"Wastburg" - Cédric Ferrand

"Après avoir rechigné du groin dans un premier temps, les Wastburgiens s'étaient habitués à faire la tortore avec des épices lointaines, et maintenant que le pli était pris de fourrer des aromates dans tous les plats, plus question de se serrer la ceinture. Ça réclamait à grands cris un assaisonnement exotique pour faire passer le goût douceâtre du chou ou du rutabaga."

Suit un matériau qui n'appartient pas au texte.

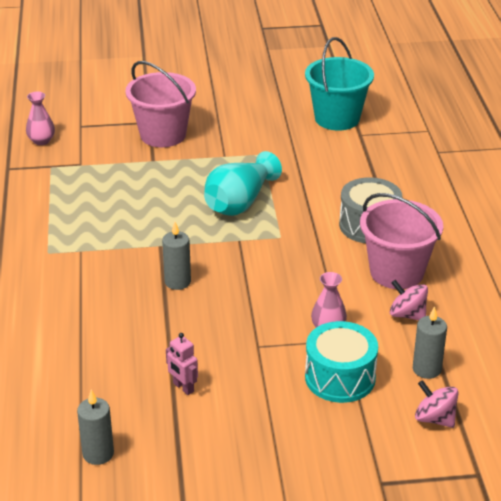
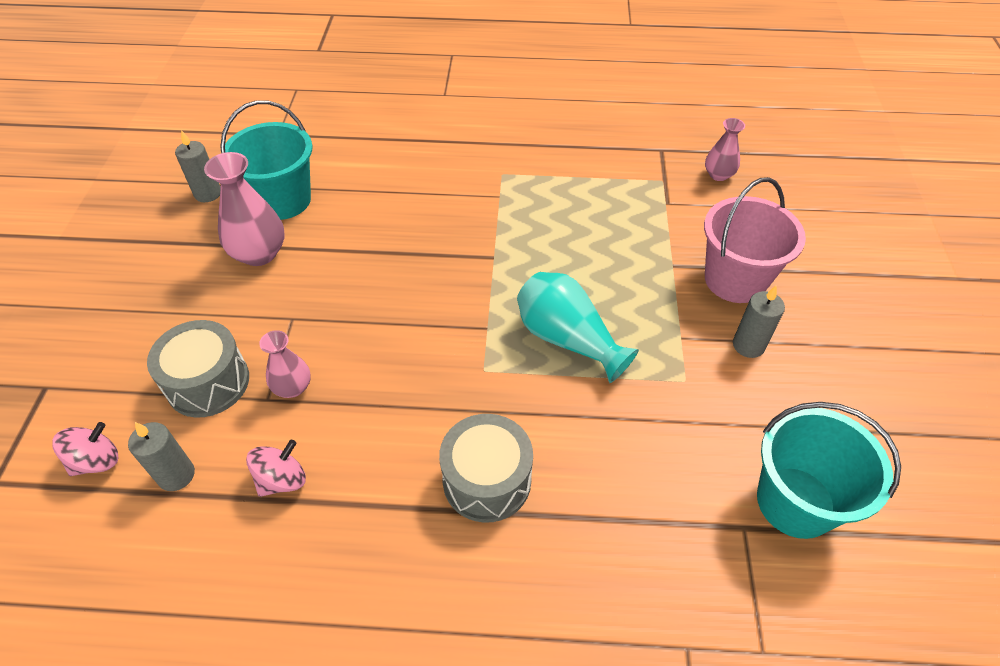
camera: 100 degrees right, 15 degrees up
grey candle [162,222,191,290] -> grey candle moved to [733,286,785,358]
pink robot [166,333,198,395] -> pink vase [204,152,285,266]
turquoise drum [305,321,378,403] -> grey drum [147,320,249,418]
pink bucket [360,193,443,289] -> none
none -> turquoise bucket [220,100,313,220]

Bienvenue à Wastburg, enclave posée sur le Puerk dont les deux bras l'enserrent, à quelques encablures de l'embouchure ouvrant sur la mer. De chaque côté du fleuve, deux territoires ennemis qu'il sépare, formant ainsi une frontière naturelle : la Loritanie et le Waelmstat. Wastburg est quant à elle une cité apatride, où cohabitent tant bien que mal des représentants des deux communautés. Le Bourgmaester -vieil homme mystérieux dont seuls quelques rares membres de sa garde rapprochée connaissent le visage- règne sur l'ensemble de ses quartiers, chacun étant localement administré par un maester, dont le passe-temps favori consiste généralement à manigancer pour s'enrichir impunément et prendre le pouvoir sur ses pairs.

Plongez dans son ambiance médiévale, à l'ombre de ses venelles tortueuses, insalubres et grouillantes, au cœur des tavernes de son port où officient prostituées loritaniennes et escrocs à la petite semaine. Méfiez-vous tout de même, la vie n'y vaut guère plus qu'un quignon de pain, et les autochtones sont prompts à s'enflammer...

Allez à la rencontre de son peuple, de ses dockers irascibles et sous-payés -d'ailleurs en grève au moment où je vous parle-, de ses représentants de l'ordre corrompus jusqu'à la moelle, de ses purgeards (gardiens de la Purge, prison où croupissent les condamnés de Wastburg), de ses artisans garants d'un savoir-faire séculaire...

Imprégnez-vous de sa culture (la plus répandue étant celle du pot-de-vin...) et de ses légendes, dont la plupart sont héritées des fameux majeers, ces sorciers qui ont tenu les rênes de la cité jusqu'à ce que la Collapsence (ou la Déglingue, pour les Loritaniens) les éradique. Seuls subsistent comme témoignage de ces temps révolus la gigantesque Tour qui domine la cité, et les maux atroces dont souffrent les rares descendants des thaumaturges disparus, habités d'un héritage magique qu'ils sont incapables d'exploiter et qui dévaste leur organisme.

Familiarisez-vous avec la gouaille de son argot -vous vous initierez au passage à quelques truculentes expressions du cru qui, si elles ne vous permettront assurément pas de briller en société, occasionneront de franches parties de rigolade-, la brutalité de ses mœurs, la dureté de son quotidien...

Le récit vivant et foisonnant de Cédric Ferrand est composé d'une succession d'épisodes dont l'unique but est de nous immerger dans l'univers profus qu'il a imaginé, et de nous faire visiter ses différents échelons sociaux. Le fil de l'intrigue, secondaire, se limite à nous éclairer sur les raisons de l'arrivée concomitante et clandestine à Wastburg d'un mystérieux alchimiste et d'un lot de barils de salpêtre. Ainsi, avant d'obtenir le fin mot de l'histoire sur ces deux événements, des anecdotes souvent sans lien avec eux s'enchaînent, tout comme les protagonistes qu'elles mettent en scène. Nombreux sont ceux que l'on ne reverra pas... mais peu importe, puisque la véritable héroïne de Wastburg est bel et bien la cité éponyme, dont l'auteur livre un portrait drolatique et passionnant.